Cette dernière soutient plutôt que l’article 25 du Règlement doit recevoir une interprétation plus restrictive. En effet, elle prétend que, conformément aux articles 63 et 67 de la Charte et à l’article 27 du Règlement, le nom de l’entreprise doit être en français, mais que celui-ci peut comporter un terme distinctif dans une autre langue. L’Appelante avance que pour qu’un tel affichage soit conforme, le terme distinctif doit être accompagné d’un terme générique en français. Ce faisant, elle est d’avis que comme les Intimés utilisent leurs marques de commerce de la même façon qu’un nom d’entreprise, ils doivent l’accompagner d’un terme générique en français.

La Cour rejette les prétentions de l’Appelante puisqu’une telle interprétation ne donne pas son plein effet à l’article 25 du Règlement. Elle déclare que la Charte et le Règlement ne peuvent à la fois permettre l’affichage uniquement dans une langue autre que le français et exiger que celui-ci soit accompagné d’un générique en français. En effet, elle énonce que l’article 25 du Règlement ne requiert pas un tel ajout et se prononce comme suit quant à la situation des Intimés:

[30]        Bref, que l’on envisage la question sous le seul angle de l’article 58 ou qu’on l’envisage en fonction d’une lecture combinée des articles 6367 et 68 de la Charte, la solution est la même : les intimées ont le droit d’afficher leurs marques telles quelles sur la façade de leurs établissements, même si ces marques ne comportent pas d’éléments en français.

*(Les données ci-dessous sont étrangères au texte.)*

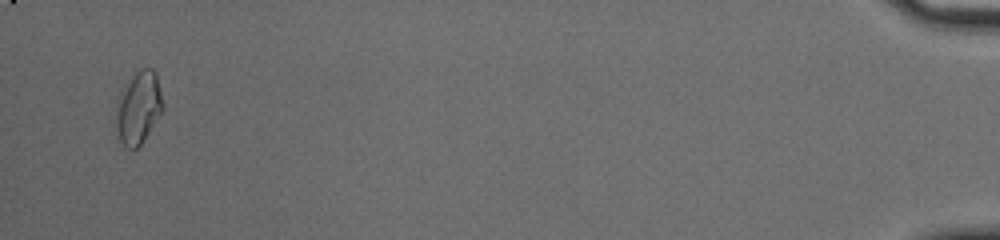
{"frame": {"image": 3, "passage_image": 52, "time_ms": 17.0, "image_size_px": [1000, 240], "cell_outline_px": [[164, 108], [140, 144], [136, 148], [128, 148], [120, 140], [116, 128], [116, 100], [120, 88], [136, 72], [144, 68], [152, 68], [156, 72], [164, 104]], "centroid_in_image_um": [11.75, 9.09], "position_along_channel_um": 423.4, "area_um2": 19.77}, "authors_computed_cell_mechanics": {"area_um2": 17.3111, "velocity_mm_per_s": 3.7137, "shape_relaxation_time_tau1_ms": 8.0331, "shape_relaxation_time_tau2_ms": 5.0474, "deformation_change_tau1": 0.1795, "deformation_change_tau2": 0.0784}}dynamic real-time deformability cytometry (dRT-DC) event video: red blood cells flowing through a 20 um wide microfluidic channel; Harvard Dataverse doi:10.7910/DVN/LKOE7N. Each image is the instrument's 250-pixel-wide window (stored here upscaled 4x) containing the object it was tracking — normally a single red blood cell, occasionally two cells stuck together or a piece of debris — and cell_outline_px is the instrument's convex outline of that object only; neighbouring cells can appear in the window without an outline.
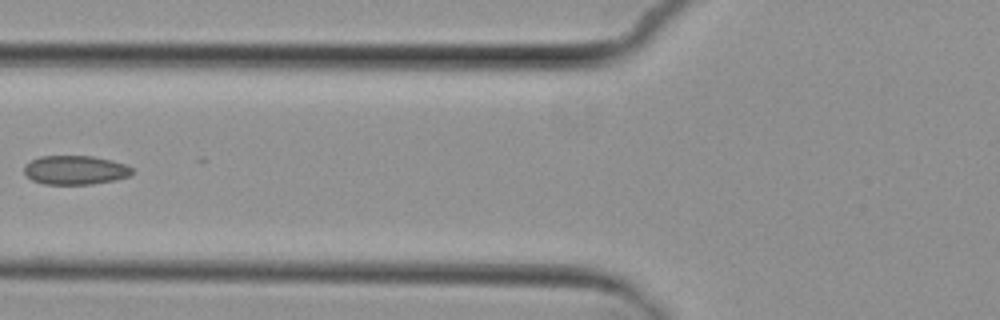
{"species": "common noctule bat (a hibernating species)", "species_latin": "Nyctalus noctula", "temperature_condition": "cold", "stored_images_in_passage": 6, "camera_frame_rate_fps": 3000, "um_per_image_px": 0.085, "animal": {"sex": "female", "body_mass_g": 29.2, "forearm_length_mm": 56.3}, "frame": {"image": 1, "passage_image": 5, "time_ms": 5.0, "image_size_px": [1000, 320], "cell_outline_px": [[132, 172], [128, 176], [116, 180], [92, 184], [44, 184], [32, 180], [24, 172], [24, 164], [40, 156], [92, 156], [112, 160], [124, 164], [132, 168]], "centroid_in_image_um": [6.38, 14.45], "position_along_channel_um": 119.4, "area_um2": 18.21}}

[31]        Dans le premier cas, elles ont ce droit en raison de l’exception qu’énonce le troisième alinéa de l’article 58 de la Charte, disposition qui habilite le gouvernement à déroger au principe de l’affichage public en français (ou avec prédominance du français). Le gouvernement a promulgué une telle dérogation, qui est prévue par l’article 25 du Règlement et se décline en quatre volets. Le quatrième volet permet l’affichage public d’une marque de commerce rédigée uniquement (« exclusively ») dans une langue autre que le français (lorsqu’elle est sans version française).

[32]        Dans le second cas, c’est-à-dire celui où la marque de commerce fait également office de nom, qu’il s’agisse de la dénomination sociale propre[13] ou d’un nom autre, l’article 68, par exception aux articles 63 et 67 de la Charte, permet à une entreprise de se doter d’un nom dans une langue autre que le français, nom qui ne peut ordinairement pas être utilisé seul, sauf dans l’affichage public, et ce, en application de l’article 58. Ce renvoi nous ramène aux quatre cas de figure énumérés par l’article 25 du Règlement, au nombre desquels celui de la marque de commerce rédigée uniquement dans une langue autre que le français (et sans version française), marque qui peut donc être affichée telle quelle.

Cette décision vient donc éclaircir la question de l’affichage public des marques de commerce dans une autre langue que le français. Le droit est clair: lorsqu’une marque de commerce déposée ne possède pas de version française, une entreprise peut l’afficher sur la façade de son établissement, sans l’assortir d’un terme générique en français.